Investigação continua

Agora, a polícia trabalha para identificar os responsáveis pelos perfis. De acordo com os investigadores, é possível diferenciar publicações feitas para denunciar o crime daquelas criadas com objetivo criminoso de divulgar as imagens da violência sexual.

Até o momento, um adulto foi preso e quatro adolescentes apreendidos. Todos confessaram participação no crime.

Atendimento às vítimas

Os dois meninos seguem em centros de acolhimento em São Paulo, recebendo atendimento psicológico e assistência especializada. Familiares também passaram a receber acompanhamento após relatos de ameaças e intimidações. Por segurança, as famílias deixaram suas casas e foram levadas para locais não divulgados.

Projeto aumenta penas

Em meio à repercussão do caso, a Câmara dos Deputados aprovou um projeto de lei que aumenta penas para crimes sexuais. A proposta prevê punições mais duras para estupro, assédio sexual e crimes previstos no Estatuto da Criança e do Adolescente.

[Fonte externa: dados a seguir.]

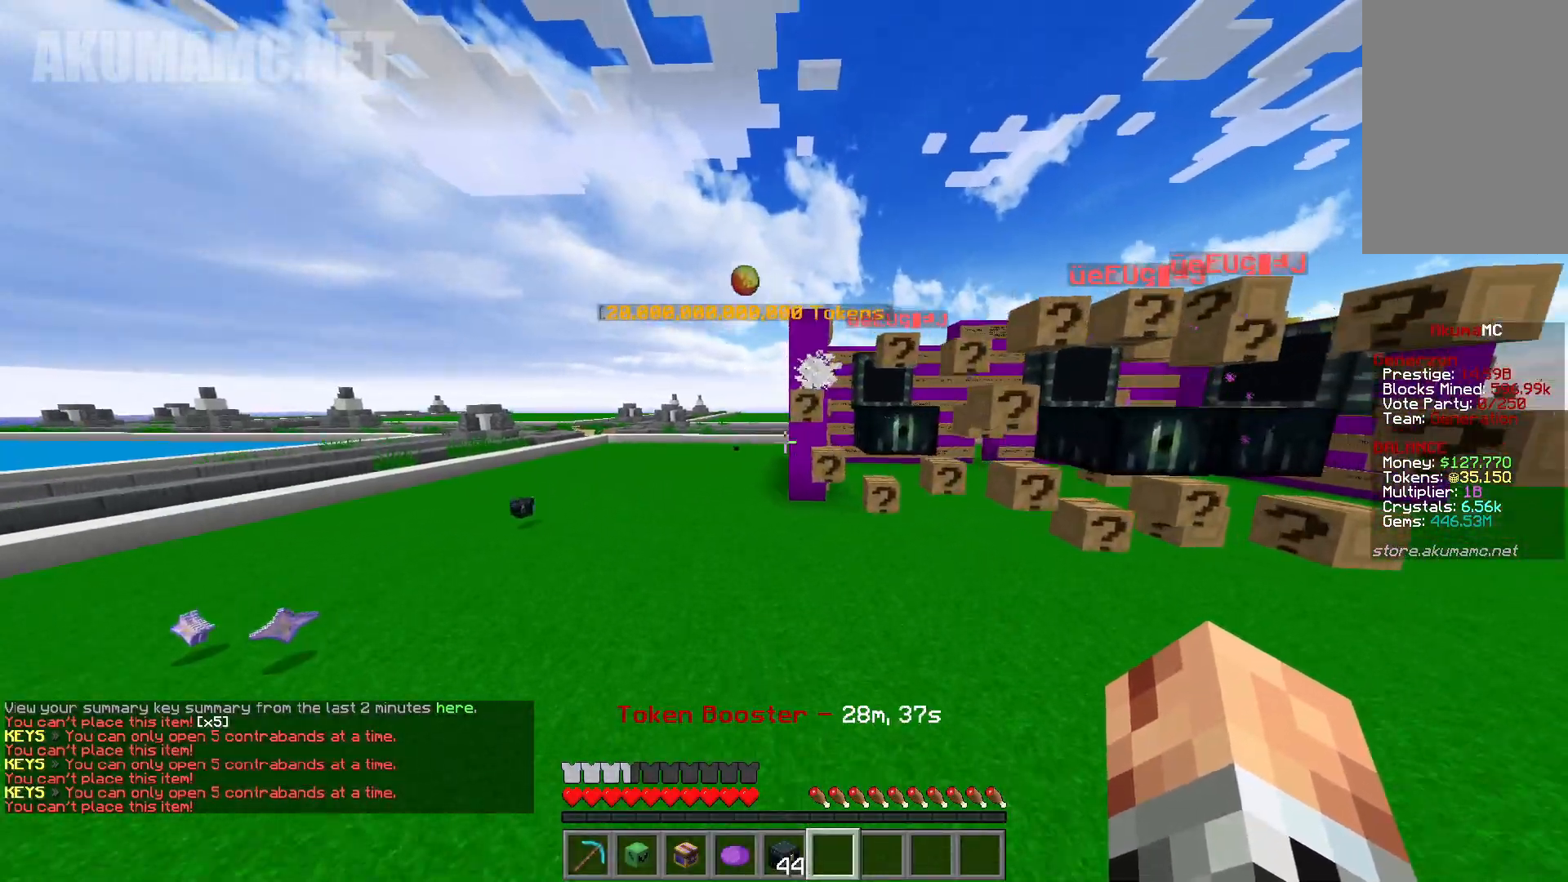
{"keys": ["a", "w"], "mouse": [], "events": [[100, "a", "down"], [317, "w", "down"]]}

O texto agora segue para análise do Senado Federal.

Debate sobre maioridade penal

O caso reacendeu o debate sobre a redução da maioridade penal, já que quatro dos envolvidos no estupro coletivo são menores de idade. Durante o Manhã Bandeirantes, comentaristas cobraram que o Congresso volte a discutir propostas relacionadas ao tema diante do aumento de casos graves envolvendo adolescentes.